Some of Paul’s ideals made him somewhat unpopular in political circles. It is said, though, that although some of his colleagues may have disagreed with the stances he took, they could not help but respect him for his convictions and courage. Colleagues spoke of his integrity with admiration. He is said to stand by and fight for his principles, not one to easily compromise.

Paul’s unique blend of traditionalist conservatism and libertarianism painted him out to be a very interesting and passionate politician.

Many people saw Paul as a highly idealistic individual, inspired more by his strong political beliefs and ideals rather than by a taste for power. He used his campaigns as venues to ventilate his views; many say that this explains why he ran for office in spite of the odds being against his winning.  This has also won for him the interest and admiration of many supporters.

During the 2012 election campaign, many people who listened to his speeches and examined his positions on critical issues were won over to his side.  To these people, he showed integrity and reliable, steadfast American values.
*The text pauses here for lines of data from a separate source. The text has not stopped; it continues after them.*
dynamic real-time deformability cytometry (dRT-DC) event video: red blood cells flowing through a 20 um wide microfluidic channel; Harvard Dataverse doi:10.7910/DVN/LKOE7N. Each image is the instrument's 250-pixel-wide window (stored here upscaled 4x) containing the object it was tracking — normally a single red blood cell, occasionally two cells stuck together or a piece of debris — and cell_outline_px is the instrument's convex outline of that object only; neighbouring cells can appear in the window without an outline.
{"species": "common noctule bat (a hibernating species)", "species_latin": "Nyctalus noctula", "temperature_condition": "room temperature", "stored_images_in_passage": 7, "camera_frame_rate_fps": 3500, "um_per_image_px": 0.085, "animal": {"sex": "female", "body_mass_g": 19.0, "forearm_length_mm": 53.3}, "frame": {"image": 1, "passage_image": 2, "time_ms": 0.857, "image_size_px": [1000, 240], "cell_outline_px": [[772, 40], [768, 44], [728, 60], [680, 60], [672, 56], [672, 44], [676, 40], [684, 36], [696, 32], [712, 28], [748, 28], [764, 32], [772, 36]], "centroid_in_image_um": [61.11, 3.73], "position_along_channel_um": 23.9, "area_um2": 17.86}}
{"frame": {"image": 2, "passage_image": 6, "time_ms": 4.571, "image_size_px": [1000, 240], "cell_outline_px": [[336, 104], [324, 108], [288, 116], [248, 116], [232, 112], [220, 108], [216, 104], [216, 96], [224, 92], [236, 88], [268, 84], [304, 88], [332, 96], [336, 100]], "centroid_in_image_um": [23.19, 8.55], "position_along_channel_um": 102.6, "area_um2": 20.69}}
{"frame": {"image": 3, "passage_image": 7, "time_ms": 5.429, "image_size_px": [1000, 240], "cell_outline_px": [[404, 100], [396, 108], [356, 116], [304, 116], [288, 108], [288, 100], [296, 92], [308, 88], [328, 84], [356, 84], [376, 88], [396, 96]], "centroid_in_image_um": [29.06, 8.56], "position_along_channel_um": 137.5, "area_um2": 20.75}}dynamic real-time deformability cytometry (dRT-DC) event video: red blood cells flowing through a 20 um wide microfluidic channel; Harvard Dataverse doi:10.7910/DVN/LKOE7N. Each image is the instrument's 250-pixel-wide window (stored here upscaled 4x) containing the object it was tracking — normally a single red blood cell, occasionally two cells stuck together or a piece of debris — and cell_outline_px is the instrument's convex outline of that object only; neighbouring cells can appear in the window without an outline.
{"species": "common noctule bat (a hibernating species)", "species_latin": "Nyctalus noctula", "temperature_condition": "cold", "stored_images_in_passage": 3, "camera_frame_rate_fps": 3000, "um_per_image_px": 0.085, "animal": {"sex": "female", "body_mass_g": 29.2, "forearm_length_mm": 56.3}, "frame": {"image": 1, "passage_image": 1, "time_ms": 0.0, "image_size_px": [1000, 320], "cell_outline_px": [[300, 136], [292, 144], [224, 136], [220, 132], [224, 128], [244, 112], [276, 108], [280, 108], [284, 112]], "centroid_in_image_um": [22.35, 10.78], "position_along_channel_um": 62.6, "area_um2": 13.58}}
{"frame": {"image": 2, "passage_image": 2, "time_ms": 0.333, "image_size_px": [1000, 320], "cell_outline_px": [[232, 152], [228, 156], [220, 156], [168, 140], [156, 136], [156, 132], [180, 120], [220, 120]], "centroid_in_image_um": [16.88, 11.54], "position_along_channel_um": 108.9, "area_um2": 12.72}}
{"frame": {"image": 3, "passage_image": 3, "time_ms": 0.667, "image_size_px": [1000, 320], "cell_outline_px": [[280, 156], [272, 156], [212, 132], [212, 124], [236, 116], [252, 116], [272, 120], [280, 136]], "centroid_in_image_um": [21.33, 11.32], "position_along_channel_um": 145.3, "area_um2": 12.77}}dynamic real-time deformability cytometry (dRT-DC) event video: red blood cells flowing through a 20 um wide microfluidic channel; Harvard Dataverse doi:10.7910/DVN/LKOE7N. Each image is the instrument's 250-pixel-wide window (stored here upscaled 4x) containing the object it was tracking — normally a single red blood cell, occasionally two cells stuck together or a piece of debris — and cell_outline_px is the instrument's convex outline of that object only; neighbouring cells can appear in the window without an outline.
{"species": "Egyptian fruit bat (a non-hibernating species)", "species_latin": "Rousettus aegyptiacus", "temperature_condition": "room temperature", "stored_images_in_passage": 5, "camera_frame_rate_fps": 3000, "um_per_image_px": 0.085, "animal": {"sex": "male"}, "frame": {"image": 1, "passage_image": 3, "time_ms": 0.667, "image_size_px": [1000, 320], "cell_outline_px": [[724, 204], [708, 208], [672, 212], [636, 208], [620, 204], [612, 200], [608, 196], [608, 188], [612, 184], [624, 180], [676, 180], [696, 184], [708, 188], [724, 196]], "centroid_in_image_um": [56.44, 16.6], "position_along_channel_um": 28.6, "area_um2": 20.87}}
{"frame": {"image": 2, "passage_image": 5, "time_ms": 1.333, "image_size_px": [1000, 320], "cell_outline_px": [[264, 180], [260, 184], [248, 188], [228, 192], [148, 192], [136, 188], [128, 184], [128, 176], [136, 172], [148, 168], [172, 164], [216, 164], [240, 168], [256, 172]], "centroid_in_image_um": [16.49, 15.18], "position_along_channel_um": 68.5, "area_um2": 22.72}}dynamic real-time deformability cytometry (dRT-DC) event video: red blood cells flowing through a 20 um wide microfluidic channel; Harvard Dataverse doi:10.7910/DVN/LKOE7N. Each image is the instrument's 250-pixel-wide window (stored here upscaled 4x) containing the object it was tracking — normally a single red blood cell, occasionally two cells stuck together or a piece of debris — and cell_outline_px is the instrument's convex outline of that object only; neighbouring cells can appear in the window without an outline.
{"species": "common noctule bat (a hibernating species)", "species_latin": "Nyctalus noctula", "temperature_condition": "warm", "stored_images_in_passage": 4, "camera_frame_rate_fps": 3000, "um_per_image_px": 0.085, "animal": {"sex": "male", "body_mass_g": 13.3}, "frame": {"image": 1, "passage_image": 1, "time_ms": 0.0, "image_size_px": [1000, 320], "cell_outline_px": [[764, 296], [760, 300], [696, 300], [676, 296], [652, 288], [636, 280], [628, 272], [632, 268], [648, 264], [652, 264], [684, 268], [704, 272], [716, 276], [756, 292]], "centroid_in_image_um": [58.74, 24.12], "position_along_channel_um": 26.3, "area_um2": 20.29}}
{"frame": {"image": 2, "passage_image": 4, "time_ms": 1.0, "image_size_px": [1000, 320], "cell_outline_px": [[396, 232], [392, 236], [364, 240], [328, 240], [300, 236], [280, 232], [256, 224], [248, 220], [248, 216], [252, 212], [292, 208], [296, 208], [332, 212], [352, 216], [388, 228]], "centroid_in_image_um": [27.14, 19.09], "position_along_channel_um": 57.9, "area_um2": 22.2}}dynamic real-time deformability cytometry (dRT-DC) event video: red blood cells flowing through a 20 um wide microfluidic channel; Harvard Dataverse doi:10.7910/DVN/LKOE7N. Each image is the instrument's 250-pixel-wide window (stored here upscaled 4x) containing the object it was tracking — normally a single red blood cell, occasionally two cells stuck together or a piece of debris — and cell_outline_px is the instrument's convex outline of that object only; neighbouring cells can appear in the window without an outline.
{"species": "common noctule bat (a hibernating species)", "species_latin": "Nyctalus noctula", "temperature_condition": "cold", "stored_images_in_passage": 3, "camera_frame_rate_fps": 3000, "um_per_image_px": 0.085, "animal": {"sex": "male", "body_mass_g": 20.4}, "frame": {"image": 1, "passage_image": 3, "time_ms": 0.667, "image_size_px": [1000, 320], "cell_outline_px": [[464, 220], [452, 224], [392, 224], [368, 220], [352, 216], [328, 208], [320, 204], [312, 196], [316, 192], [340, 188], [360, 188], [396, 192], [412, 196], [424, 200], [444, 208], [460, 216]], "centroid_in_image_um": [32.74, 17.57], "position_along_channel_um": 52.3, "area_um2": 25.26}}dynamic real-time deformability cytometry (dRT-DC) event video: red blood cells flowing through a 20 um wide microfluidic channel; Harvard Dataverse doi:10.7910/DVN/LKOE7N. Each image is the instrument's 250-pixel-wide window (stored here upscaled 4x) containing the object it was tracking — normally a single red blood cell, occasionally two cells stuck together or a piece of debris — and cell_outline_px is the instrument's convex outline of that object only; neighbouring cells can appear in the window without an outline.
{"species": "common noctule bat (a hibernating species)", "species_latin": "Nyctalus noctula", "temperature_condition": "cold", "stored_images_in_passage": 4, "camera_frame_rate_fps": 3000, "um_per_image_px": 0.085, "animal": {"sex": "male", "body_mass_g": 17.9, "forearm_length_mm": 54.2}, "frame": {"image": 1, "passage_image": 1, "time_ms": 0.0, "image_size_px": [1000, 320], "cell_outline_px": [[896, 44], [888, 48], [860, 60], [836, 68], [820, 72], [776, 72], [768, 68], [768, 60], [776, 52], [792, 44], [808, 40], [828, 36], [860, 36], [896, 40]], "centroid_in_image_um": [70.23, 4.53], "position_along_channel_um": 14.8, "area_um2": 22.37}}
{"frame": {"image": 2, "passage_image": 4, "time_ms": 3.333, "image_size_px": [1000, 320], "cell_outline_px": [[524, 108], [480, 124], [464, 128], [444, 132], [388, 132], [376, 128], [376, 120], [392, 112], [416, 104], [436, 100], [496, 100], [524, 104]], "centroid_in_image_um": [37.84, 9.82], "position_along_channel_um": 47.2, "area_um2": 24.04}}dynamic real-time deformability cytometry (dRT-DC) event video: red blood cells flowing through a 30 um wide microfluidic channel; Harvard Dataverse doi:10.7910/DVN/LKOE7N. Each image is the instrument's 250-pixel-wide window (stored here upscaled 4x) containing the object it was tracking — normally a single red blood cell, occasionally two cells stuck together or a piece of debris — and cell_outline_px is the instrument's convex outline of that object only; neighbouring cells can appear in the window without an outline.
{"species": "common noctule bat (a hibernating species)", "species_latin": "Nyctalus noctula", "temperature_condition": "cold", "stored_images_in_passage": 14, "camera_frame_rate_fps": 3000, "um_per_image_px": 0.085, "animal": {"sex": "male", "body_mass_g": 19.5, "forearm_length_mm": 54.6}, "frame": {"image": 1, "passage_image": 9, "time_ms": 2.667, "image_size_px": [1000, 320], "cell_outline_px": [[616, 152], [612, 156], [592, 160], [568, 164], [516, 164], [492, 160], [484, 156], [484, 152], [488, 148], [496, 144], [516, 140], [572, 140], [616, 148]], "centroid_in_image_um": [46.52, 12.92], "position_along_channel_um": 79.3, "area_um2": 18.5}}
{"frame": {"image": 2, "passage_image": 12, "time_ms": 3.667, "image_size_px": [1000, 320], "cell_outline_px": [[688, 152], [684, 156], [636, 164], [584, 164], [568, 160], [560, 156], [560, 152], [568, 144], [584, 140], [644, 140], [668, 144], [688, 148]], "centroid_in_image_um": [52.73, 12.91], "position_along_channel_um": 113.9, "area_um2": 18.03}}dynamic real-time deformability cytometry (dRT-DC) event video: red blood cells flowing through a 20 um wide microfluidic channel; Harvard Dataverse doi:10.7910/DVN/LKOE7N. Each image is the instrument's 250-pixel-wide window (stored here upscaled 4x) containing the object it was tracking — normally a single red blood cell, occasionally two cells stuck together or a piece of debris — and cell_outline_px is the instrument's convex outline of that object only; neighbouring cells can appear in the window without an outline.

He revealed his superior understanding of economic principles and why the country was in the situation it was. He was able to demonstrate unquestionable and unwavering support of the Constitution. His sincerity and consistency rang loud and clear in the same things he stood for in the past 3 or 4 decades.

Paul retired from the House of Representatives during the beginning of 2013.  His son, Rep. Rand Paul, seems to have inherited the support of the people who admired the elder Mr. Paul while he was in office.  Although the son is clearly out to establish his own political identity, to set up his own political niche, he remains a feasible standard-bearer for most of his father’s convictions.

At present, the elder Paul –Ron, still energetically advocates reducing the size of federal government, as well as returning to constitutional principles. He and his wife Carol carry on with their lives, still espousing their causes but with more time on their hands now to enjoy their five children and seventeen grandchildren.